→ Exercise prompt
Count the lines in the records below that contain the string "объема", treating uppercase and lowercase as different. Reply with the number only.

→ Records to use
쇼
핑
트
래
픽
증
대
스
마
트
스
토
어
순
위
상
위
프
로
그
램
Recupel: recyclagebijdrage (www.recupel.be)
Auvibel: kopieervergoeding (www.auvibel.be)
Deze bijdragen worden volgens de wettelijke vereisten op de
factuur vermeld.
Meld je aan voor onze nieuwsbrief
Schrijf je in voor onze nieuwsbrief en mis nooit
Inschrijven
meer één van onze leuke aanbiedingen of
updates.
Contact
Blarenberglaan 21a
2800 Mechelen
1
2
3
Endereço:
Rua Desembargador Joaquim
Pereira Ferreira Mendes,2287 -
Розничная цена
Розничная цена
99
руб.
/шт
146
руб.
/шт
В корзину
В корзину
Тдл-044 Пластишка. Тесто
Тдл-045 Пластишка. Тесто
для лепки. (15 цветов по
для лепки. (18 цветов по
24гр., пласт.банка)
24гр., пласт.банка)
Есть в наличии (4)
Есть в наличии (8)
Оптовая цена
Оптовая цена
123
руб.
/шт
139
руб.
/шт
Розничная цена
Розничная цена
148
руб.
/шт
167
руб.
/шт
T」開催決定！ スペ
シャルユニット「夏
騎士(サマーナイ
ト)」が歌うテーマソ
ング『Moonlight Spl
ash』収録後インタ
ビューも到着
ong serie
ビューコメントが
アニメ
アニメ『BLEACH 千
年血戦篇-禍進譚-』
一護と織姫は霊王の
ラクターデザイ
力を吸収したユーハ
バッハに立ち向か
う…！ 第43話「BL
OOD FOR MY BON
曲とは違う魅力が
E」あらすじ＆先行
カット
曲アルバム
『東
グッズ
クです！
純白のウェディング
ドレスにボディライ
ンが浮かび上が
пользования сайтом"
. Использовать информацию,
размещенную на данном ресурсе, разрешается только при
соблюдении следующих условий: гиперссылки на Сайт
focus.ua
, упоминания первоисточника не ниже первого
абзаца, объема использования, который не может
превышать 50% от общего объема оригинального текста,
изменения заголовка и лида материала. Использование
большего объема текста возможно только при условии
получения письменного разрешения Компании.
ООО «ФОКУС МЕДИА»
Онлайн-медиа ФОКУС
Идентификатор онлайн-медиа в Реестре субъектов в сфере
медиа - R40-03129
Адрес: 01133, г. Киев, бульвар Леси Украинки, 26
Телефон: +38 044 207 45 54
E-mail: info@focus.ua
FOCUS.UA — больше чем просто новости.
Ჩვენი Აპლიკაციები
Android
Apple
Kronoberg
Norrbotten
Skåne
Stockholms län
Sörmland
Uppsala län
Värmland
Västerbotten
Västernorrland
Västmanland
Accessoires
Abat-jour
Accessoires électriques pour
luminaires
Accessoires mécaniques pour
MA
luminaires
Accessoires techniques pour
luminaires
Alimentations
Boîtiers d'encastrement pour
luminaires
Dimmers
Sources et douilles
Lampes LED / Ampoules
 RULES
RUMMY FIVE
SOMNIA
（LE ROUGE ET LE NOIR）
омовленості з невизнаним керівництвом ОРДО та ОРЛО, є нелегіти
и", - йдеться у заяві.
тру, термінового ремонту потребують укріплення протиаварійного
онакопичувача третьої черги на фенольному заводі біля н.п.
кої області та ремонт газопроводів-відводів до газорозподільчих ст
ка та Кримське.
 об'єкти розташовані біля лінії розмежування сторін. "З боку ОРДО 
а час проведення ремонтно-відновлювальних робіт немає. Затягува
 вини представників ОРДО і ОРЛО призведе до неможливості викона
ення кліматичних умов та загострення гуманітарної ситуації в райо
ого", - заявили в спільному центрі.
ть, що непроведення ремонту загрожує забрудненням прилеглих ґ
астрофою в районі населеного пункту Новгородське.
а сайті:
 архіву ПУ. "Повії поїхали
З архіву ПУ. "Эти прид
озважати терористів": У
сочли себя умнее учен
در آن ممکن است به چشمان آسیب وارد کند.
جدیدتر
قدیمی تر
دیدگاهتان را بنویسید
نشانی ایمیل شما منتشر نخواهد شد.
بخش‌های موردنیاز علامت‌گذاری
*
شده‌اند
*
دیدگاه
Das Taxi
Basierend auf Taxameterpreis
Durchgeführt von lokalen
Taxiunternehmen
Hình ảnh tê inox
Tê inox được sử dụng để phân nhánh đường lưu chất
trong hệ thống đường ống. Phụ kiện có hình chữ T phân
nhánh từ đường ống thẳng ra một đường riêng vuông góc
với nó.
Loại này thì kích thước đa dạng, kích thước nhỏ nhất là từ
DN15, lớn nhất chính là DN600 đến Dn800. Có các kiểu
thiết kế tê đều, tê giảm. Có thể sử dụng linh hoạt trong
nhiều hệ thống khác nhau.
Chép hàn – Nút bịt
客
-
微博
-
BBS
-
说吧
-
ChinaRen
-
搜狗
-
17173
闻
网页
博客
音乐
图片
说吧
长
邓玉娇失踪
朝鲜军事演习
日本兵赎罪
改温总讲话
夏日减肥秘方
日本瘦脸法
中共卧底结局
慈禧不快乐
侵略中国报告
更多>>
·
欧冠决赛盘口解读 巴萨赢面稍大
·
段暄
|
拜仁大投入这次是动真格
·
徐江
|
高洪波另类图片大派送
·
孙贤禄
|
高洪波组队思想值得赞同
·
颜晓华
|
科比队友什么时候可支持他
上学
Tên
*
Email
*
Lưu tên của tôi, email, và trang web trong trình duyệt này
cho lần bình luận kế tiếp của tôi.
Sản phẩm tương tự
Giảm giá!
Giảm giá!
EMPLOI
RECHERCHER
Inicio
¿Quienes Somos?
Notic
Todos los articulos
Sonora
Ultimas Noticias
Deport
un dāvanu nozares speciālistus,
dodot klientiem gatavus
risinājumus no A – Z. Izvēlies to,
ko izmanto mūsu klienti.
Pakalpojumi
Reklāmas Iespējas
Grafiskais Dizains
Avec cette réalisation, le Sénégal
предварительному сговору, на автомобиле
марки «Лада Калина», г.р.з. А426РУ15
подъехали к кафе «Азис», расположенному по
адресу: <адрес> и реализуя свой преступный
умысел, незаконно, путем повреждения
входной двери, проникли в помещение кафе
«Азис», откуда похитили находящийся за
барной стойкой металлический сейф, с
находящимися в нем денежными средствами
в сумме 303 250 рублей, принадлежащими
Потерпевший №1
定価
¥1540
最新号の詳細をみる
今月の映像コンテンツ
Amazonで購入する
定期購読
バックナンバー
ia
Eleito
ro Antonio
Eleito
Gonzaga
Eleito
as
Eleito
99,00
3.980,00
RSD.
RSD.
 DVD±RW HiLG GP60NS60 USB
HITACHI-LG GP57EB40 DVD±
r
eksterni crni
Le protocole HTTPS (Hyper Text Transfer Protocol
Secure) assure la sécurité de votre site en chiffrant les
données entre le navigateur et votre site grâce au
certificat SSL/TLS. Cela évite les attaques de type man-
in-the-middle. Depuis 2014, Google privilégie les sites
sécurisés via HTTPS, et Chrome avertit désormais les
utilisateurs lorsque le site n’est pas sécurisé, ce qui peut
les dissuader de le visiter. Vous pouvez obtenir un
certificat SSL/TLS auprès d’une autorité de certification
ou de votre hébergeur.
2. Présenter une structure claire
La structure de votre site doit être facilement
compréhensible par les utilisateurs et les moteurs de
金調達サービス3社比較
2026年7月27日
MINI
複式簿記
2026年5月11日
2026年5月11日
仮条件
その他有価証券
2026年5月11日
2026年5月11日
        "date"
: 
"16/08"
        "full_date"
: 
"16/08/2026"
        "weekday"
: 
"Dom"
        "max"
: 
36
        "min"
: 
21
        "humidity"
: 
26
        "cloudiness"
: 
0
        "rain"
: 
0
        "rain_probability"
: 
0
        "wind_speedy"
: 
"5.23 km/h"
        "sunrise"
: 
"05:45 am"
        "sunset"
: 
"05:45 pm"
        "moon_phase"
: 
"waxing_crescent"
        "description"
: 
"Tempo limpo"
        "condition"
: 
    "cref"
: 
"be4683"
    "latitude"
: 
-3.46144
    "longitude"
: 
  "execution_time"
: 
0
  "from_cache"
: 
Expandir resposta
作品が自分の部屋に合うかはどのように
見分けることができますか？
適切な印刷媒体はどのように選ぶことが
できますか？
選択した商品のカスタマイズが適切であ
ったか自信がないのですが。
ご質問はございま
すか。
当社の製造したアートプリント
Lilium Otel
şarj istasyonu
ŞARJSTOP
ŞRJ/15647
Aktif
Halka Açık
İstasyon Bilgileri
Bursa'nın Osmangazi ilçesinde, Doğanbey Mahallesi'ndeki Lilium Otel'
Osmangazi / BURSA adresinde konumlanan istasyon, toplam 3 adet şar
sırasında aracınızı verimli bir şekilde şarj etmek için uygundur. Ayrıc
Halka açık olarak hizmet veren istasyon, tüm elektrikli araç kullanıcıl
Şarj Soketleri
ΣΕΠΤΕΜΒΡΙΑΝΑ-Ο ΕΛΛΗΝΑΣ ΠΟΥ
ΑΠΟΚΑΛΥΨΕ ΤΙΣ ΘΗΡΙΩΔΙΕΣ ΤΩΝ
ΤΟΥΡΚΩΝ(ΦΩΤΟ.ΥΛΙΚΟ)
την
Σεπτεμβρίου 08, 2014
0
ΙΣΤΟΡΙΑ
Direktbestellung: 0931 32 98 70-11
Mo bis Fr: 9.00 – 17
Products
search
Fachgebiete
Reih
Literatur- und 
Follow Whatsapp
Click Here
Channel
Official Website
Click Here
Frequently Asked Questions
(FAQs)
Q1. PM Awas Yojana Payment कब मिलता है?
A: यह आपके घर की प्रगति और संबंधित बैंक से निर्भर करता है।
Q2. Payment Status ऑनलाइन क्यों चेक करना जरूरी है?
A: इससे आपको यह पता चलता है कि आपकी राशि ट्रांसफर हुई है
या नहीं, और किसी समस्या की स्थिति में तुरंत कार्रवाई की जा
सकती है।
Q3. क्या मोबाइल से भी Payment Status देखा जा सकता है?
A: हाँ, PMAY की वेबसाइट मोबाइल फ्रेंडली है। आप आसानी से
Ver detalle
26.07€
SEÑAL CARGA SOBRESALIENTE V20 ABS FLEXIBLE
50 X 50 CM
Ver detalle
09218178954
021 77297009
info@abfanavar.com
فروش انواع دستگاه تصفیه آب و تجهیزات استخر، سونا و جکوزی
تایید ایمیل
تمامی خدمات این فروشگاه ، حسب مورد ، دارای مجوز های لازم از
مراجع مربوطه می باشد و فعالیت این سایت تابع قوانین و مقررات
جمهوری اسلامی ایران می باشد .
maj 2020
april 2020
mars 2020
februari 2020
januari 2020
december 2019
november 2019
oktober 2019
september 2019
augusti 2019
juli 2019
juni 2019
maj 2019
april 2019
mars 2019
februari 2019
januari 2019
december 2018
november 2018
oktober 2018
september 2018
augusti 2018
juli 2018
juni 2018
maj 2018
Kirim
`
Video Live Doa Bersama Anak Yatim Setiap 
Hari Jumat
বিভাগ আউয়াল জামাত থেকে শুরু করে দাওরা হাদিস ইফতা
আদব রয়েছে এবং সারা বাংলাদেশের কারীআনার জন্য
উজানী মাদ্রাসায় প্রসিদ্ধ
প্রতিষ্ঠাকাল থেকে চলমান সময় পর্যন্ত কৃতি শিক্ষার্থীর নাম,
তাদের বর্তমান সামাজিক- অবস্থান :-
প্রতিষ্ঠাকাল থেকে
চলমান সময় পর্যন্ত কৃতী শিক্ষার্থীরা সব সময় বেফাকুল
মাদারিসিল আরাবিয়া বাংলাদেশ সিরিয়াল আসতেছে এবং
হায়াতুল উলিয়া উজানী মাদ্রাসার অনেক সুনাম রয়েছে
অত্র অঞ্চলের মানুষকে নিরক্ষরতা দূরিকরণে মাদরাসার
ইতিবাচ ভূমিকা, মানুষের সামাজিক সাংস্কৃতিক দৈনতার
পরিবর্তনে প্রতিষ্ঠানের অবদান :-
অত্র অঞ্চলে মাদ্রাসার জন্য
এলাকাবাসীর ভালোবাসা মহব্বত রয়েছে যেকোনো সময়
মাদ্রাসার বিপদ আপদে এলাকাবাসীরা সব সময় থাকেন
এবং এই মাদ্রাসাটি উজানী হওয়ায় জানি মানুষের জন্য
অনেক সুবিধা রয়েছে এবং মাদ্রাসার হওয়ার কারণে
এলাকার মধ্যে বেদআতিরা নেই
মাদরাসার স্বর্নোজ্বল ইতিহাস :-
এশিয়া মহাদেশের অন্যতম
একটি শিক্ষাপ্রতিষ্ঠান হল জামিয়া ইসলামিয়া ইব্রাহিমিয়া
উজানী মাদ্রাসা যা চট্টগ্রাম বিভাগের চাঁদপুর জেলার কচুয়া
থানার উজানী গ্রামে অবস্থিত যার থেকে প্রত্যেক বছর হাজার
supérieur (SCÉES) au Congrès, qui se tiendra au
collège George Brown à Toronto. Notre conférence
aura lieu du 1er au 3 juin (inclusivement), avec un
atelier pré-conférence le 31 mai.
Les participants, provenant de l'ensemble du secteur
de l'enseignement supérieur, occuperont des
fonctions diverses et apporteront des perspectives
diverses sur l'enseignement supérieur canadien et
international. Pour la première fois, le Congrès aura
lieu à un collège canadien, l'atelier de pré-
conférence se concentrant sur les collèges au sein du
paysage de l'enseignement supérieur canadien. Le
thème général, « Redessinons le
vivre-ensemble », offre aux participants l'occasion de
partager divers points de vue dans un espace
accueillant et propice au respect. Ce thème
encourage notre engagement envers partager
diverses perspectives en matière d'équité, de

→ Response to the exercise
3